2. It’s OK to give more love than you receive.
Sometimes there will be seasons, even really long seasons, when you’re the one who is loving the most. Don’t let this lead you to a love shutdown. Even when it feels risky, choosing to be true to your feelings is worth it. In a healthy relationship, it won’t be long before your partner is returning the favor!
3. Never skip a chance for a compliment.
Studies have shown a proven ratio for making love last. It comes down to five positive interactions for every one negative interaction. Even the simplest compliments and expressions of gratitude shown regularly can fuel a relationship for countless years to come!
4. Fight fair.
For most relationships, it’s not about what you fight about, but rather how you fight about it. Work through your issues with such care and respect that you grow closer in the process.
5. Be vulnerable.
As scary as it can be, there is nothing better than to be fully seen and fully loved. Of course, to be loved exactly as you are, you have to be willing to be vulnerable and be exactly who you are.
Be open and honest, and communicate when you’re hurting. Equally important, be a safe space for them to do the same.
6. Don’t isolate.
The beauty of a loving relationship is getting to go through life’s difficulties as a team. Don’t isolate yourself when things are tough. Be in each other’s corner and fight through it together.
7. Value your partner with your time.
The quickest way to find what someone values is to look at how they spend their minutes. Are you spending time with the person you love? It’s not in grand trips and extravagant dates, but rather in the small, spontaneous, everyday moments where true romance is grown.
8. Celebrate your differences.
Love isn’t about finding a mirror image of yourself. Celebrate what makes you and your partner different and the many ways you balance each other out. Don’t try to make them fit your expectations. Instead, consider ways that you can also grow to be a better partner for them.
9. Surround yourself with other great loves.
Set your relationship up for success by surrounding yourself with other relationships that you deeply respect and look up to. And engage in activities you adore.

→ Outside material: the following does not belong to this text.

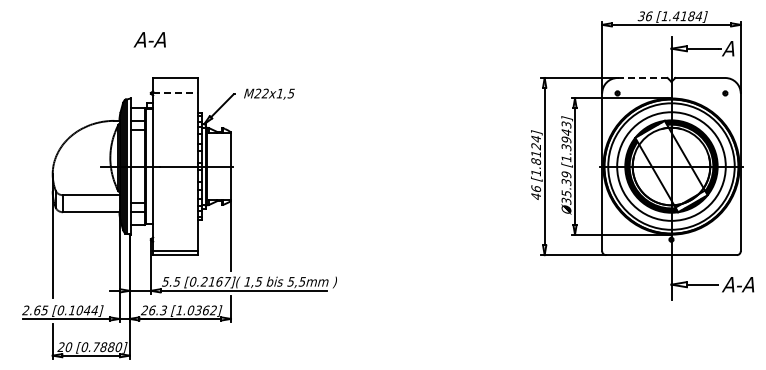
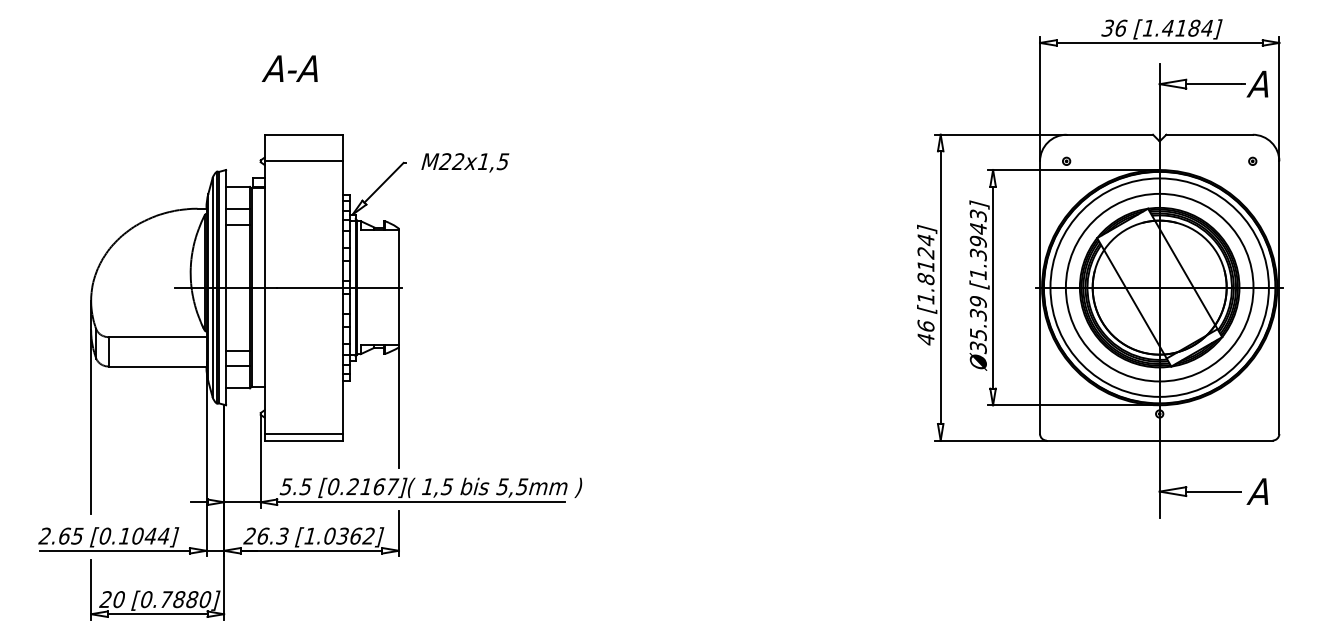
text: (149, 39) -> (289, 68), moved
line: (642, 78) -> (1109, 135), dashed -> solid
line: (175, 93) -> (303, 161), dashed -> solid
text: (745, 284) -> (1287, 491), A-A -> A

Your partner can’t meet all your needs, but you certainly can!
10. Keep the romance growing.
Always have something to look forward to together, be it a cooking class, a road trip, or a snazzy date night! Keep life together exciting by always having something positive on the horizon.
Don’t forget: Love is truly one of the best gifts life has to offer. It’s an opportunity to share your days with another and grow together through thick and thin. It won’t always be easy, but when you’ve reached the point of “epic love,” you can easily say: It is all worth it!
Try out some of these tips in your own relationship, and share them with a friend.